When to recommend PCI, CABG or medical therapy
The most recent guidelines published in the Journal of the American College of Cardiology by the American College of Cardiology Foundation/American Heart Association Task Force on Practice Guidelines and the Society for Cardiovascular Angiography and Interventions, say that the best outcomes may be found with a multidisciplinary team approach: a Heart Team. The Heart Team consists of an interventional cardiologist and a cardiac surgeon. According to the guidelines, the team should review the patient's medical condition and coronary anatomy together, determine whether the patient should undergo PCI or CABG based on technical feasibility, and counsel patients on revascularization options before selecting either treatment.
“Support for using a Heart Team approach comes from reports that patients with complex CAD referred specifically for PCI or CABG in concurrent trial registries have lower mortality rates than those randomly assigned to PCI or CABG in controlled trials,” the task force wrote.
In a systematic review published in a 2013 edition of The Journal of the American Medical Association, researchers examined current evidence comparing the effectiveness of CABG surgery and PCI. The patients in the study had unprotected left main disease, ULMD, multivessel CAD, diabetes or left ventricular dysfunction (LVD).
“Both CABG surgery and PCI are reasonable options for patients with advanced CAD. Patients with diabetes generally have better outcomes with CABG surgery than PCI. In cases of ULMD, multivessel CAD or LVD, CABG surgery should be favored in patients with complex coronary lesions and anatomy and PCI in less complicated coronary disease or deemed a high surgical risk.

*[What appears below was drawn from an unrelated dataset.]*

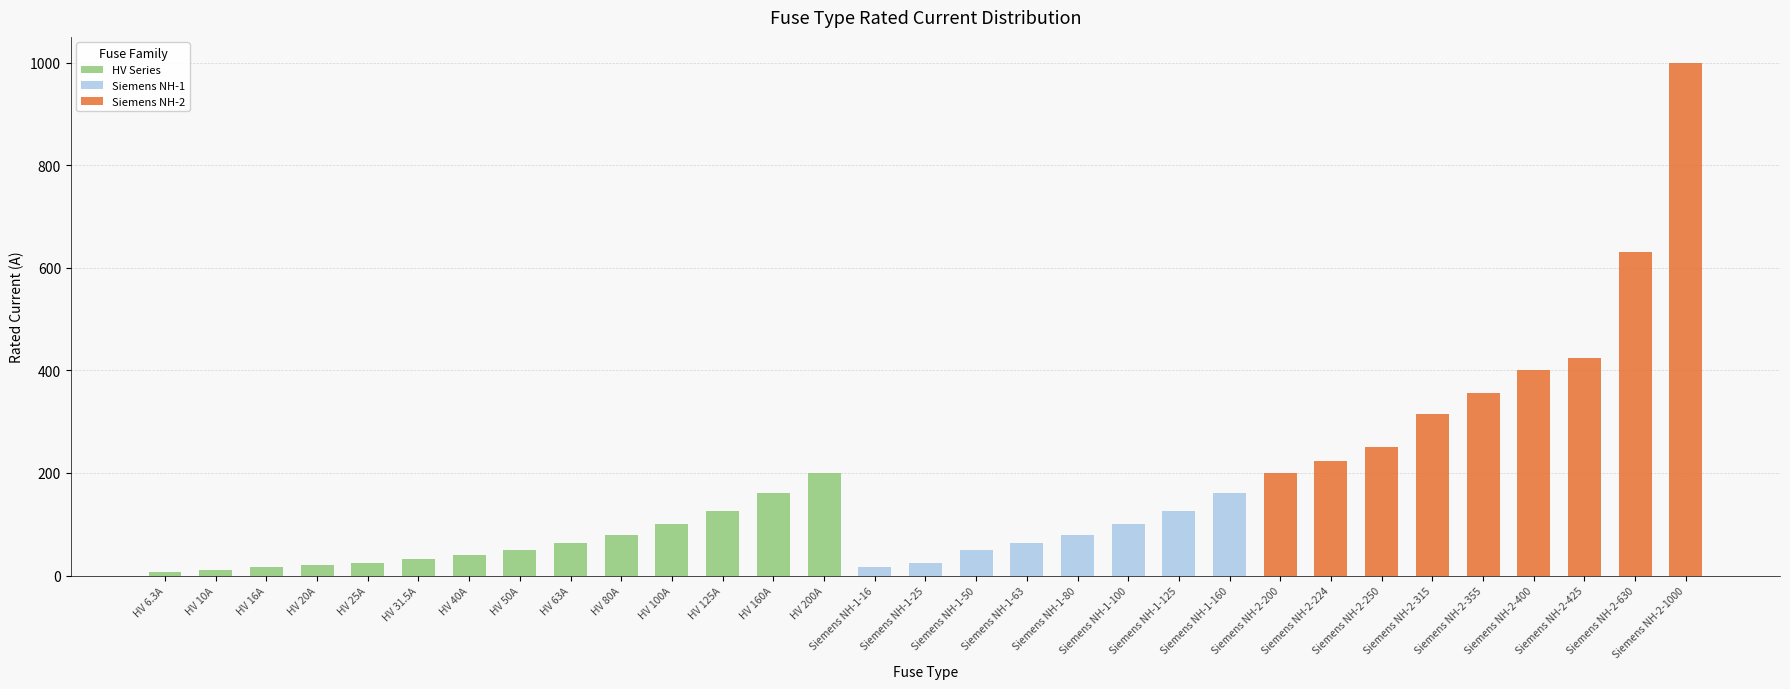

What is the sum of all HV Series values?

926.8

A heart-team approach should evaluate coronary disease complexity, patient comorbidities, patient preferences and local expertise,” the researchers wrote in the conclusion.
In another study published in the April 2014 edition of the Journal of the American College of Cardiology, Ganesh Athappan, MD, of Case Western Reserve University, Cleveland, OH, and the Cleveland Clinic, compared evidence on optimal medical therapy and revascularization treatments for stable coronary artery disease. The study concluded that the current guidelines may not reflect the improvements in CAD therapeutics made over the years.
References:
Levine GN. J Am Coll Cardiol. 2011;doi:10.1016/j.jacc.2011.08.007.
Deb S. JAMA. 2013;doi:10.1001/jama.2013.281718.
Athappan G. J Am Coll Cardiol. 2014;doi:10.1016/S0735-1097(14)61596-5.